● Texte à lire:
Il faut des réflexes de couleurs, des réactions vis-à-vis du jeu sur scène qui sont extrêmement rapides. Je me suis vraiment très bien entendu avec eux. Bien sûr qu’il y a eu des tensions, mais c’est normal avec une production de cette envergure. Il ne faut pas oublier que c’est quand même une œuvre assez démesurée parce qu’on arrive à quatre heures de spectacle avec 3 heures 15 minutes de musique. »Auriez-vous envie maintenant avec l’expérience que vous avez de poursuivre cette collaboration avec le Théâtre national ? Auriez-vous par exemple un autre opéra qui pourrait entrer sous votre direction au répertoire du Théâtre national ?
«Alors, je pense immédiatement à deux opéras qu’il faut absolument faire à Prague. L’un c’est mon opéra préféré du répertoire lyrique qui est ‘Pelléas et Mélisande’ (Claude Debussy). Je crois que ça n’a pas été fait depuis 1908, d’après ce que j’ai compris. Et puis bien sûr ‘Le Dialogue des carmélites’ de Poulenc. Ce seraient deux ouvrages très importants à mettre au répertoire du Théâtre national. Mais je pense que j’essaierais de convaincre le directeur artistique de l’Opéra, Jiří Heřman, de faire autrement d’abord pour la distribution des rôles et surtout pour l’enseignement des rôles aux chanteurs de l’ensemble de théâtre.

● Données d'entrée:

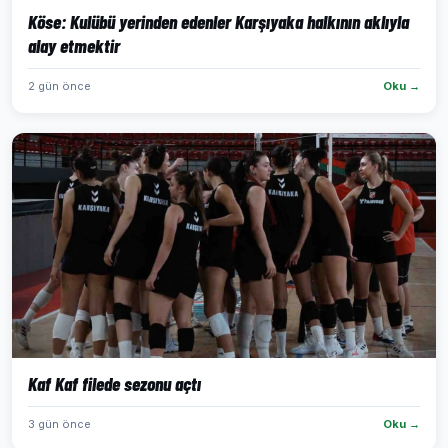
Köse: Kulübü yerinden edenler Karşıyaka halkının aklıyla
alay etmektir
2 gün önce
Oku →
Kaf Kaf filede sezonu açtı
3 gün önce
Oku →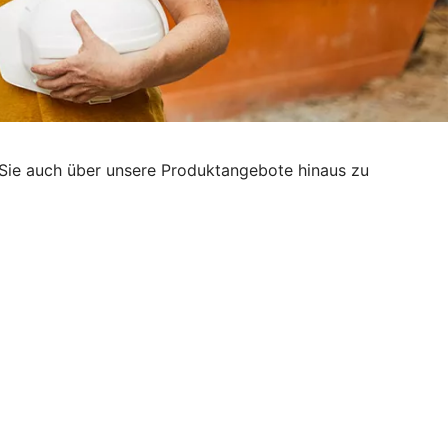
g, Sie auch über unsere Produktangebote hinaus zu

● Consignes:
1. Relevez, dans l'entretien, tous les noms de personnes cités en dehors des titres d'opéras.
2. Extrayez de l'entretien le passage situé entre « Il faut des » et « du Théâtre national ? », ces deux bornes comprises.

● Corrigé:
1. Claude Debussy, Poulenc, Jiří Heřman

2.
Il faut des réflexes de couleurs, des réactions vis-à-vis du jeu sur scène qui sont extrêmement rapides. Je me suis vraiment très bien entendu avec eux. Bien sûr qu’il y a eu des tensions, mais c’est normal avec une production de cette envergure. Il ne faut pas oublier que c’est quand même une œuvre assez démesurée parce qu’on arrive à quatre heures de spectacle avec 3 heures 15 minutes de musique. »Auriez-vous envie maintenant avec l’expérience que vous avez de poursuivre cette collaboration avec le Théâtre national ? Auriez-vous par exemple un autre opéra qui pourrait entrer sous votre direction au répertoire du Théâtre national ?